Новый Рим и славяне. Византийские мотивы славянства и Руси - стр. 9
– Остави их, княже, – негромко произнёс Ратибор, сошедший с коня и тронувший Хилвудия за плечо.
– Мыслю, есть оправдание их пред боги? – то ли молвил, то ли спросил стратиг у сородича.
– Днесь имате ины делы. Надо ехати, княже, – тихо отвечал Ратибор.
Стратиг молча кивнул головой и ухватился за переднюю луку седла. Ратибор поддержал его левую ногу, помогая поставить её в стремя и сесть в седло. Всадники тронули коней. Осторожно проезжая среди покойников, двинулись в сторону дворца. Подковы негромко стучали на каменной мостовой.
Вскоре Хилвудий и его окружение узнали, что провозглашённый восставшими базилевс Ипатий и его брат Помпей были схвачены Велисарием и приведены к Юстиниану. Тот допросил мятежного племянника и уже хотел заточить его и Помпея в монастырь, сохранив им жизнь. Однако императрица Феодора настояла на смертной казни. И в понедельник 19 января, ещё до рассвета, Ипатий и Помпей были обезглавлены, а тела их брошены в море.
Спасённых Хилвудием германцев звали Гесимунд и Ильдигис. Последний оказался не готом, а лангобардом. Гесимундом был тот, что отбивался мечом от наседавших мятежников и потом продолжал раненый драться бок о бок с Хилвудием. Когда восстание было окончательно подавлено и всё было кончено, то озверевшие от кровопролития, убийства, боли и ужаса люди стали приходить в себя. В те дни оба спасённых поклялись в вечной верности и признательности Хилвудию. С этих пор завязалась их крепкая мужская дружба.
Несмотря на рану в бедро, Хилвудий остался в строю и никоим образом не хотел пропустить торжеств, намеченных в честь победы над мятежниками. Конечно, главной его целью были не пиршества с дивными яствами и винами, не получение наград и щедрых даров, коими Юстиниан осыпал верных ему полководцев и воинов.

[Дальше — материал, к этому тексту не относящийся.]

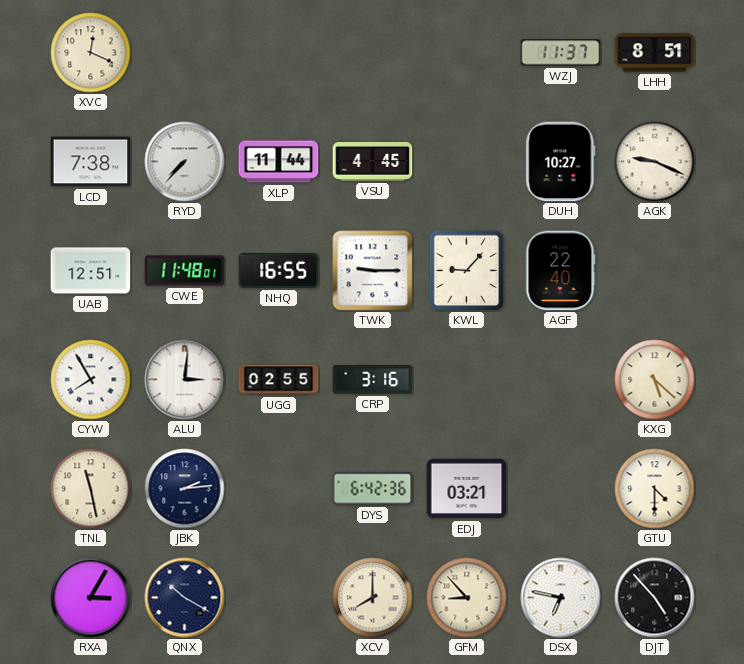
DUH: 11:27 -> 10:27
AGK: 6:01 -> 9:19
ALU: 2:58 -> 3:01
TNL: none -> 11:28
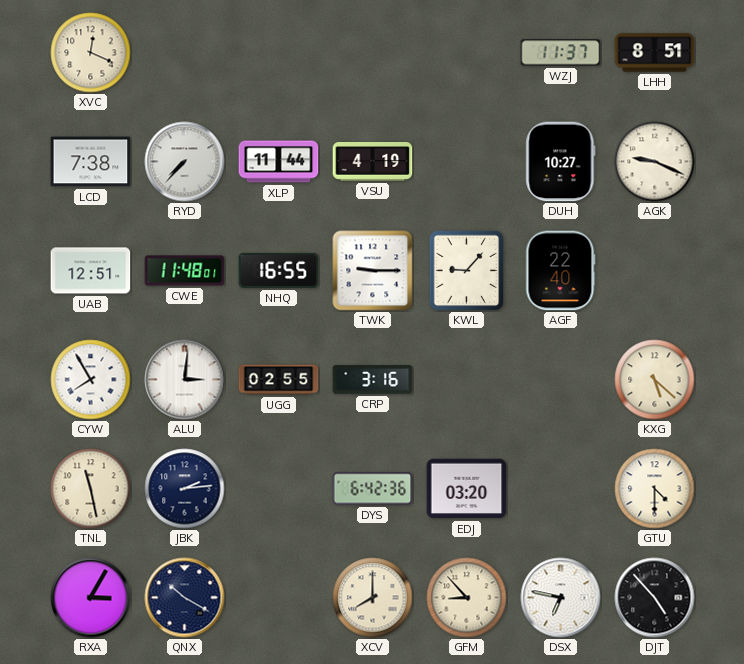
VSU: 4:45 -> 4:19
EDJ: 03:21 -> 03:20
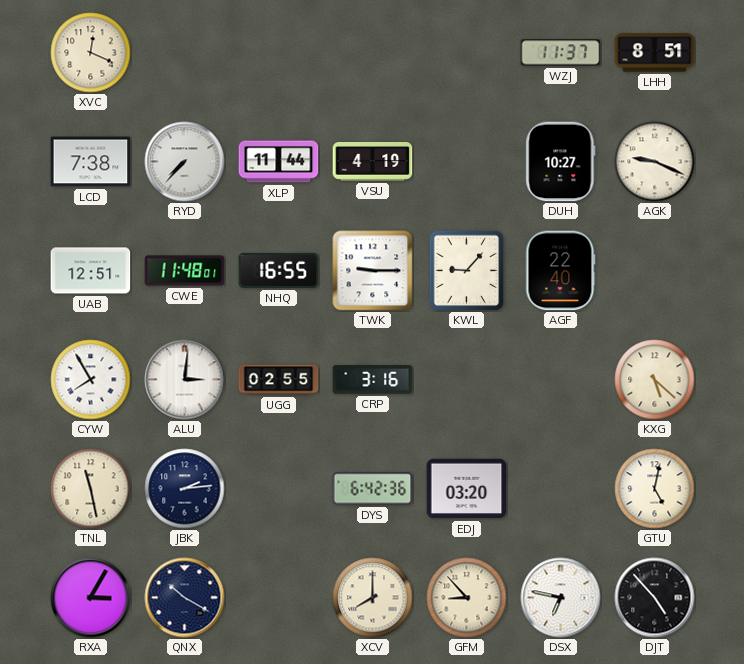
GTU: 4:30 -> 5:02
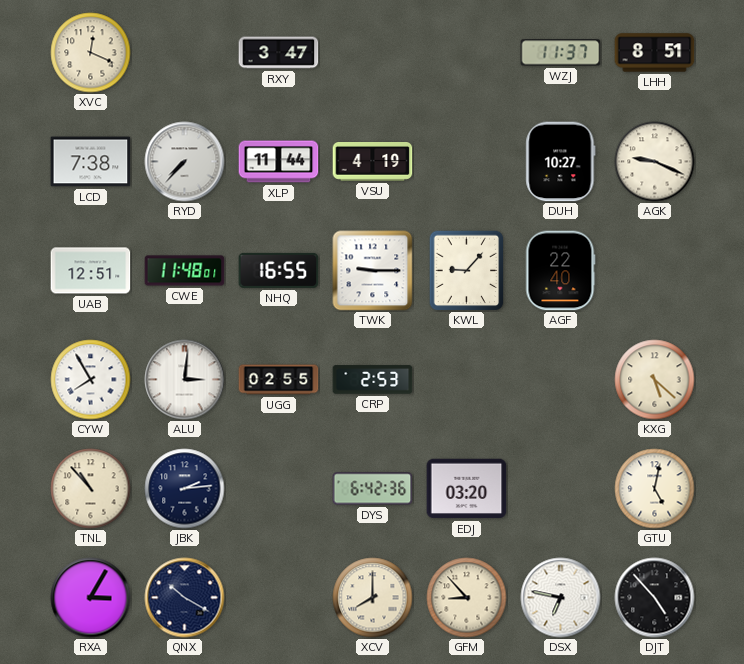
RXY: none -> 3:47
CRP: 3:16 -> 2:53
TNL: 11:28 -> 10:53
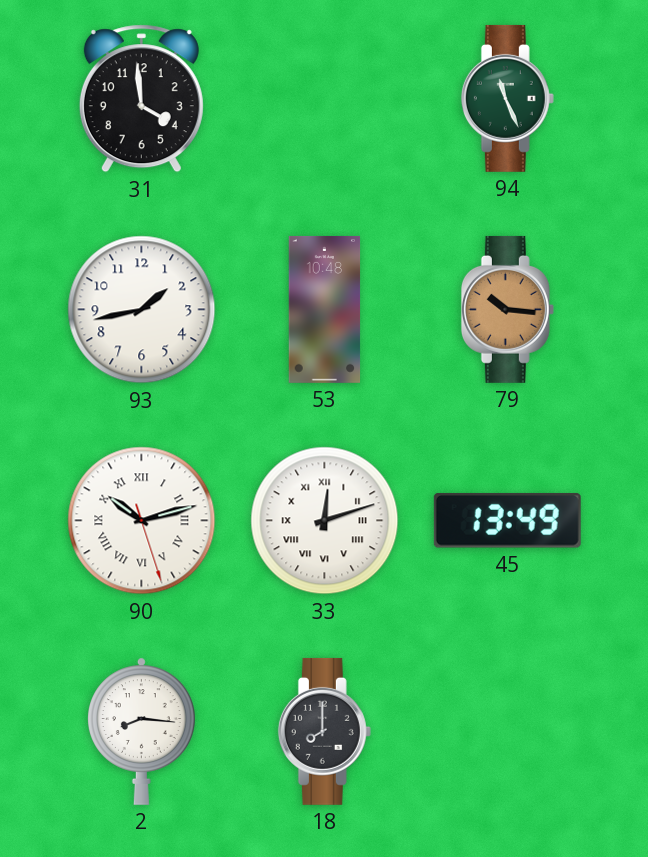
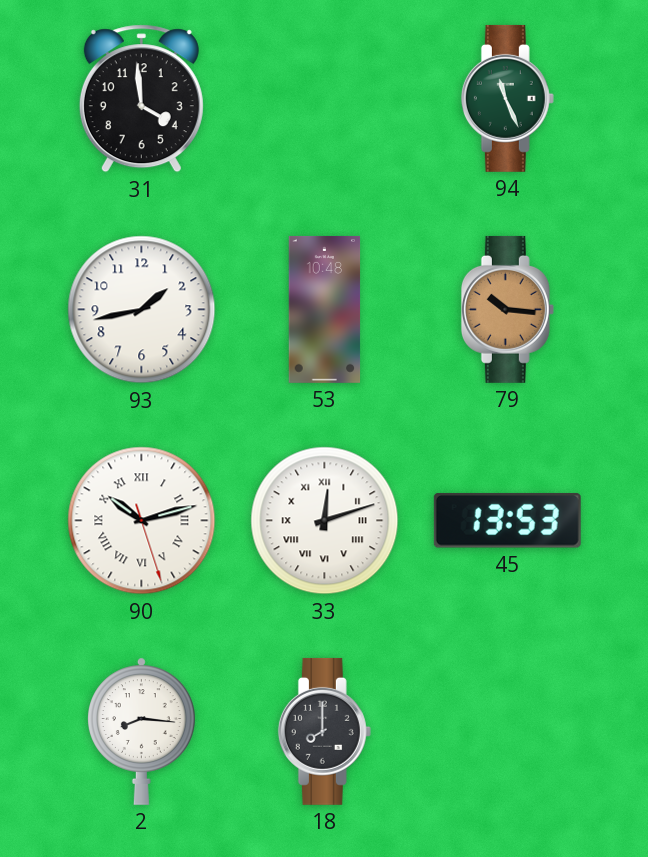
45: 13:49 -> 13:53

Везде – на торжественном приёме у базилевса, при пожаловании новых чинов предводителям войск, на пирах – он искал глазами её. Он искал и находил эту женщину то в свите императрицы во время триумфа, то в базилике во время благодарственного богослужения, то в императорском дворце во время очередного пиршества. Каждый раз он узнавал её в разных дорогих нарядах с ослепительными драгоценностями, унизывающими её роскошные каштановые волосы, покрывавшими её белую лебединую шею, надетыми на её белоснежные запястья и тонкие нежные пальцы. И каждый раз она казалась Хилвудию иной, чем прежде. Он видел её загадочной, неземной и в то же время страстной и доступной. Он сгорал от догадок, какая она на самом деле. Ночами его посещали видения, и ему чудилось, что он пробирается под покровом темноты к ней в покои, застаёт её спящей на шёлковом ложе и душит её, нагую, белую, сладкую, нежную, страстную, в своих объятиях. В своих сновидениях, как в древних славянских сказаниях, он порой видел себя оборотнем-волком. Тогда Хилвудий настигал свою возлюбленную где-то в лесу, вонзал в её лебединую выю (шею) свои клыки и пил её сладкую кровь, терзал её груди, соски, живот, чресла, бедра, стопы ног своими устами и зубами, оставляя на её белом нежном теле следы безумных розовых и багровых поцелуев. Просыпался он в холодном поту от тяжёлой ноющей боли в бедре. Пробуждался и просил у своих богов, кому из века в век молились его предки и сородичи, чтобы они дали ему возможность встретить её и поговорить с ней. Но нигде он не встречал её один на один. Тайно он принёс жертву, заколов агнца перед небольшим золотым идолом Святовита. Но все эти переживания, поиски стоили ему огромного напряжения сил, ибо рана его была ещё свежа и давала о себе знать. Ранее Хилвудий любил услады рабынь и щедро награждал их за ласки. Но с той поры, как вновь увидел свою желанную в день схватки на ипподроме, образ её затмил его сознание, полностью пленил его сердце. С этих пор он перестал изливать свою страсть на других женщин и более не делил ложе с рабынями. Сумасшедшее, заставившее забыть всё чувство страсти только к ней одной овладело им.